Por Carlos Arouck
A entrega de uma medalha da Interpol ao presidente Luiz Inácio Lula da Silva, em reconhecimento à sua suposta atuação no combate ao crime organizado, é um evento que clama por interpretação crítica, senão cínica. A solenidade em Lyon, França, teve todos os ingredientes de uma diplomacia performática. Muitos aplausos, promessas de cooperação internacional e uma narrativa construída em torno da liderança brasileira na luta contra o crime transnacional. No entanto, entre os discursos e as medalhas, há uma realidade que grita por coerência: o crime organizado no Brasil segue mais forte, estruturado e infiltrado do que nunca. A pergunta inevitável é se a medalha premia o combate ao crime ou a capacidade de conviver com ele.

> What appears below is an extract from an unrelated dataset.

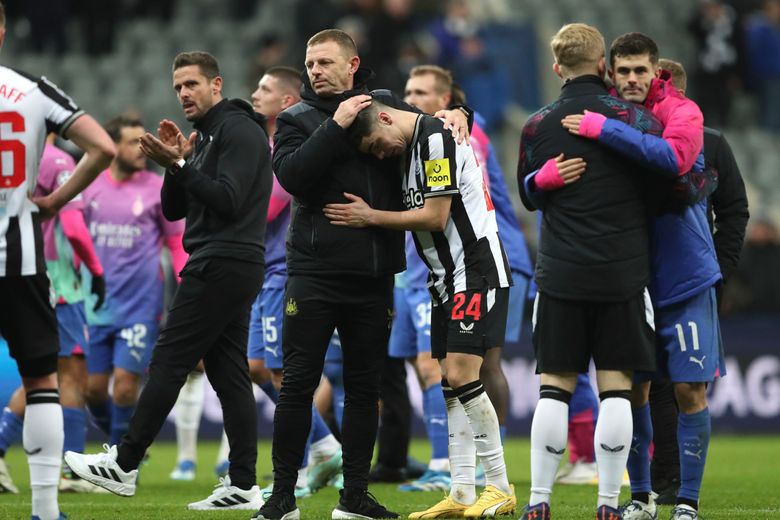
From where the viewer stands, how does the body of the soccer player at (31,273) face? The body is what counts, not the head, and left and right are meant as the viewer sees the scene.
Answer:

Um Brasil Premiado por Ignorar o Elefante na Sala
A ironia da ocasião não passou despercebida a muitos críticos. Enquanto Lula recebia a medalha por seus “esforços” no enfrentamento das facções, o próprio governo se recusa sistematicamente a classificar PCC e Comando Vermelho como organizações terroristas, o que a lógica e a realidade nas ruas brasileiras já fizeram há anos. A justificativa é que essas facções “não têm motivação ideológica, mas sim financeira”. O que dizer, então, de grupos como Al-Qaeda, que igualmente exploram o tráfico de drogas, sequestros e lavagem de dinheiro? O critério, nesse caso, parece menos técnico e mais político.
A Transformação do Crime em Estrutura de Poder
Hoje, o crime organizado no Brasil atua como um verdadeiro Estado paralelo. Controla territórios, dita regras, cobra “impostos” e impõe leis. Está presente em comunidades, presídios, fronteiras e gabinetes. Em 2023, mais de 23 milhões de brasileiros viviam em áreas sob controle de facções. O país viu crescer, sob todos os governos, a força de grupos como PCC e CV – que operam com logística empresarial e alcance internacional. Se há algo que eles aprenderam com os políticos, foi a arte da institucionalização.
A “Pegadinha” da Medalha: Combater ou Consolidar?
Lula disse, com razão, que “o crime opera como multinacionais”. Mas faltou uma continuação: e o Estado brasileiro, muitas vezes, como sócio minoritário, omisso ou cúmplice. A medalha da Interpol torna-se, assim, um símbolo ambíguo. Não é preciso ser conspiracionista para ver que premiar um governo com um sistema penal falido, cujas fronteiras são peneiras e cujas polícias convivem com corrupção endêmica, soa mais como uma tentativa de maquiar a crise do que de reconhecê-la.
Valdecy Urquiza, hoje Secretário-Geral da Interpol, foi indicado pelo próprio governo brasileiro. Sua competência técnica não está em debate, mas o jogo político por trás de sua eleição e a subsequente premiação do presidente que o indicou deixa dúvida se a Interpol tornou-se uma extensão diplomática do Itamaraty.
O Terror Silenciado
O governo brasileiro se recusa a chamar o PCC de terrorista, mas já pediu a inclusão de opositores como Carla Zambelli na lista vermelha da Interpol. Um paradoxo: enquanto organizações que aterrorizam milhões de brasileiros com extorsão, tráfico e assassinatos são tratadas com relativismo jurídico, uma deputada se torna alvo internacional por criticar o Supremo. Não se combate o crime trocando algemas por medalhas e prisões por narrativas.
Um Futuro que Exige Coragem, Não Cerimônia
Se o Brasil quer de fato liderar o combate ao crime organizado, precisa começar por dentro e reconhecer que perdeu o controle de vastas áreas do território nacional. Precisa, ainda, restaurar a autoridade das polícias, reformar o sistema prisional e blindar o Judiciário da influência política e criminal. Nada disso se faz com discursos em Lyon.
A medalha de Lula é, portanto, mais uma página na longa tradição brasileira de celebrar símbolos enquanto ignora substâncias. O crime não se combate com eventos diplomáticos, mas com decisões corajosas – inclusive a de admitir que facções criminosas, hoje, têm mais poder, capilaridade e estratégia do que muitos governos.
Enquanto o Brasil reluta em chamar seus demônios pelo nome, eles continuam a agir à luz do dia. Medalhas não os assustam. Apenas ações concretas e uma verdadeira ruptura institucional com o conluio entre política, crime e omissão poderão mudar o jogo. Até lá, seguimos premiando a aparência, enquanto o inferno avança pelas beiradas.